Se confirmada, essa seria a primeira morte de civis atribuída a uma arma autônoma em combate, e organizações internacionais passaram a pedir normas para limitar o uso desses sistemas, conforme informação divulgada pelo Defesa em Foco.
O que as autoridades afirmam sobre o ataque
Kiev diz que o operador humano atribuiu uma missão geral ao drone, indicando o posto de combustível, mas que o sistema tomou decisões na fase final do ataque.
Segundo a investigação ucraniana, o equipamento teria usado um computador embarcado com um chip de IA para reconhecimento visual, e selecionado o ponto considerado mais destrutivo, atingindo tanques de gás propano.
Até o momento, não houve confirmação independente da ONU sobre essa conclusão, e a Rússia não reconheceu a acusação.
O que é um drone autônomo e por que preocupa
Diferente de aeronaves controladas à distância, um drone autônomo pode executar parte ou toda a missão com algoritmos de inteligência artificial, sem intervenção humana no momento do ataque.
Especialistas em Direito Internacional Humanitário alertam que delegar decisões de vida ou morte a máquinas aumenta o risco de falhas na distinção entre civis e combatentes, e complica a atribuição de responsabilidade.
Reações internacionais e pedidos por regras
A Organização das Nações Unidas e o Comitê Internacional da Cruz Vermelha defenderam a negociação de um acordo internacional para regular ou proibir armamentos totalmente autônomos.
As entidades argumentam que decisões críticas não devem ser delegadas integralmente a máquinas, e que é preciso estabelecer limites antes que essa tecnologia se espalhe.
Aplicações de IA no campo de batalha e o contexto brasileiro
A inteligência artificial já é usada para reconhecimento automático de veículos, identificação de posições, navegação sem GPS, desvio de obstáculos e coordenação entre enxames de drones.
No conflito entre Rússia e Ucrânia, ambos os lados usam IA para aumentar eficiência, embora muitas vezes mantendo um operador responsável pela decisão final do ataque.
O debate ocorre enquanto o Brasil expande investimentos em tecnologias emergentes.
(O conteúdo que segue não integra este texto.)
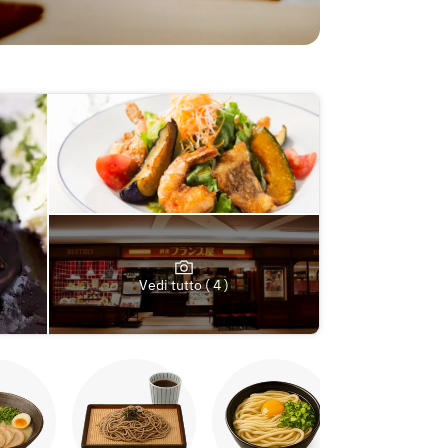
Vedi tutto ( 4 )
Yakitori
Projetos do Ministério da Defesa, do Comando de Defesa Cibernética, e das Forças Armadas citam pesquisas em inteligência artificial, sistemas autônomos, drones militares e guerra eletrônica, com objetivo de desenvolver capacidades pela Base Industrial de Defesa.
O caso em Zaporizhzhia renovou a pressão por regras claras, e mostra como a evolução dos drones autônomos altera rapidamente a ética, a lei e a estratégia dos conflitos modernos.